### Work instructions
Return every line below in which "doxygen" appears.

### Saved entries

★ ★ ★ ★

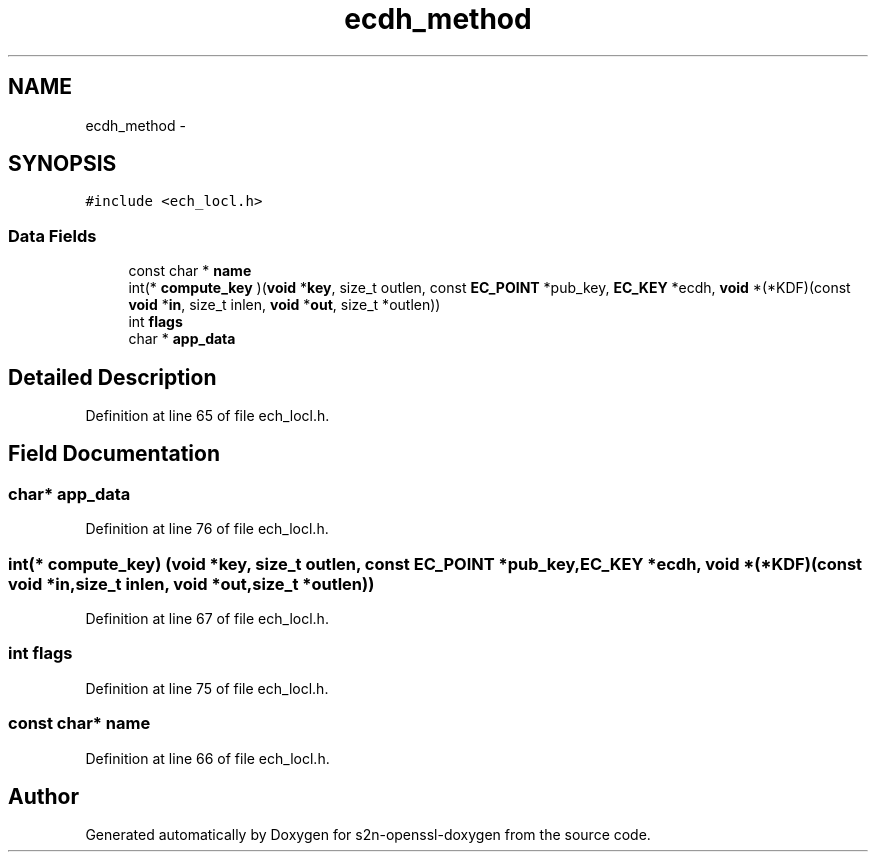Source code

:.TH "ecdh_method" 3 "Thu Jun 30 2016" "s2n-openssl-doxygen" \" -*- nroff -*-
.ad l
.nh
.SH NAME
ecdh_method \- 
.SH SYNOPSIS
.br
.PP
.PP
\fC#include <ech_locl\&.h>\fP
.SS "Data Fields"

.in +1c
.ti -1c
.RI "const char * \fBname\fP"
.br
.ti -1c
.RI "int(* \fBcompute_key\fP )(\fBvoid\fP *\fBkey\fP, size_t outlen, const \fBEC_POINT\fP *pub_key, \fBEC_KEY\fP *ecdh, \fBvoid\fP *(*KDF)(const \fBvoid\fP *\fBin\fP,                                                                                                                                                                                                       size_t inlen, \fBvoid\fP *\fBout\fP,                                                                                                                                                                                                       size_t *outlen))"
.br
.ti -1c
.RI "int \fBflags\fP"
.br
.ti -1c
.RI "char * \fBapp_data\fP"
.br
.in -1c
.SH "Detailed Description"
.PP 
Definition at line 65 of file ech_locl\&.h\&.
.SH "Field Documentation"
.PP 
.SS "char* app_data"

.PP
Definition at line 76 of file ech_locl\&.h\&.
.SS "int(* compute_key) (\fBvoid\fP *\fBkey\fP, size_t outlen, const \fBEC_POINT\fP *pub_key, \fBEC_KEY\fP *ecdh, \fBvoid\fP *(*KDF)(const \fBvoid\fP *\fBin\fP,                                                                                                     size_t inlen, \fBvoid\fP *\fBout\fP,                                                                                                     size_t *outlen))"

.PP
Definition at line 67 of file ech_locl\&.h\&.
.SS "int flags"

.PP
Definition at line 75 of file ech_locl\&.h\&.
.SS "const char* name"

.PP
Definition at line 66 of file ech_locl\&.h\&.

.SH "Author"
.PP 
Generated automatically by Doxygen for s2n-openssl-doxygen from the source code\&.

★ ★ ★ ★

### Answer for this exercise
:.TH "ecdh_method" 3 "Thu Jun 30 2016" "s2n-openssl-doxygen" \" -*- nroff -*-
Generated automatically by Doxygen for s2n-openssl-doxygen from the source code\&.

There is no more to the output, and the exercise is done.